To anyone with a long memory in Pinellas County politics, there's a question worth asking about three young Republican state House candidates.
Could the trio — Chris Latvala, Chris Sprowls and Bill Young — be the start of a new "ICY machine?"
The nickname doesn't resonate much today, but in the 1960s, three men — Jack Insco, William C. Cramer, and Young's father, U.S. Rep. C.W. Bill Young — led Pinellas County Republicans to unprecedented victories in this formerly Democratic stronghold. Because their last names started with I, C and Y, this group of Republican insurgents became known as ICY.
Now Latvala, 32, Sprowls, 30, and Young, 30, are each running for state House seats. All three are friends who have been active in the Young Republicans. Like Young, Latvala also is the son of a well-known local elected official, state Sen. Jack Latvala.
Latvala and Sprowls met in 2004, when they each were managing campaigns for rival Republicans in a Pasco County legislative race. They each thought their candidate would win, and decided to bet breakfast on it.
"I was not a happy camper, but I showed up nonetheless," Latvala said, because he had to pay. But the two remained close, and he says today, "I consider Chris Sprowls to be one of my best friends."

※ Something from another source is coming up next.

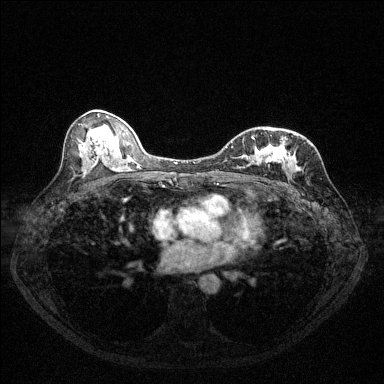
Breast MRI (dynamic contrast-enhanced), one axial slice; dynamic contrast-enhanced series, time point 2 of 6 at this slice position (early post-contrast); 1.5 T; TE 1.7 ms, TR 4.6 ms; 1.2 mm slice thickness; 384 × 384 image matrix, field of view 320 × 320 mm. Female patient.
Structures marked on this image (semi-automatically segmented with operator editing):
- enhancing-tissue mask used for the functional tumour volume (all voxels passing the contrast-enhancement thresholds inside the analysis volume; usually the tumour): bounding box [x1, y1, x2, y2] px = [226, 138, 292, 167]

Young was the only married man among the three, and he also has two children. But on Friday, only three days after winning his primary election, Sprowls got married, too.
This summer, Latvala and Sprowls helped host a fundraiser for Young at Quaker Steak & Lube in mid Pinellas, and Young jokingly said the trio might be the start of a new ICY machine.
"I didn't even know what the ICY machine was," Latvala acknowledged. Once he understood, he endorsed the concept. "Part of our goal is to be the new ICY machine and do great things in the Legislature for Pinellas County," Latvala said.
Before these three become a machine, they'll have to win a race. None of them has a cakewalk. Sprowls is challenging incumbent Rep. Carl Zimmermann, 63, D-Palm Harbor; Young is trying to unseat Rep. Dwight Dudley, 60, D-St. Petersburg; and Latvala is running for an open seat against Democrat Steve Sarnoff, 61.
It also might not hurt for the three to have a nickname. None of the men wanted to suggest one. "We're focused on trying to win our races first," said Young.
But Sarnoff was happy to oblige. "How about Young Guns shooting blanks for the GOP?"
Zimmermann seemed to like the sound of "Young Guns," but suggested voters would be better served by himself and his fellow Democratic candidates instead.
"I think the old and the wise might be a better way to go," he quipped.
They spoke jokingly, but experience will be a real issue in the campaign.
Dudley, a criminal defense attorney, said he has had multiple experiences not only in law and politics but also in starting and running businesses, including when he was in law school. As to Young, he said, "I think his experience has been somewhat elite."
But Young said his experience working in business development for the National Forensic Science Technology Center, his service on the board of the veterans group Remember Honor Support, makes him well-qualified to serve in the House.
It's too early to say who will win the races, but the presence of the three shows a new generation of Republicans is trying to assert itself.
On the Democratic side, Pinellas Democrats acknowledge they don't have a group of young candidates with the same instant name recognition as Latvala and Young, but insist the party does have a strong stable of young local talent.
"When I took over in 2010, one of my goals was to build the bench, and we have significantly built the bench," said party chairman Mark Hanisee.
Some are in their 30s, others are older but still young enough to have long political futures. Most are already in offices they can use as a springboard, such as St. Petersburg City Council members Amy Foster, 36, and Darden Rice, 44; Tarpon Springs Vice Mayor Jeff Larsen, 37; Largo City Commissioner Michael Smith, 33, and Gulfport Mayor Sam Henderson, 43.
The Pinellas County Young Democrats, which could be an incubator for young talent, is in a rebuilding phase after the group's president stepped aside to start a family, said Shannon Love, a past president of the group who is now president of the Florida Young Democrats.
"There are people who are absolutely laying the groundwork to run in the next few cycles, but they're doing it in a very strategic way," said Love, 27, of St. Petersburg. She added that: "It's a natural advantage for someone like Billy (Young) or Chris (Latvala) who are amazing people and have a dad in office. We may not have that, but we're able to get along and get things done."
Love said it's common for friendships among the younger generation of aspiring politicos to cross party lines.
"Obviously we have our sides, but people are a lot more cordial," she said. "There is an understanding that people can be partisan but should put practical politics above partisanship and work together to get things done."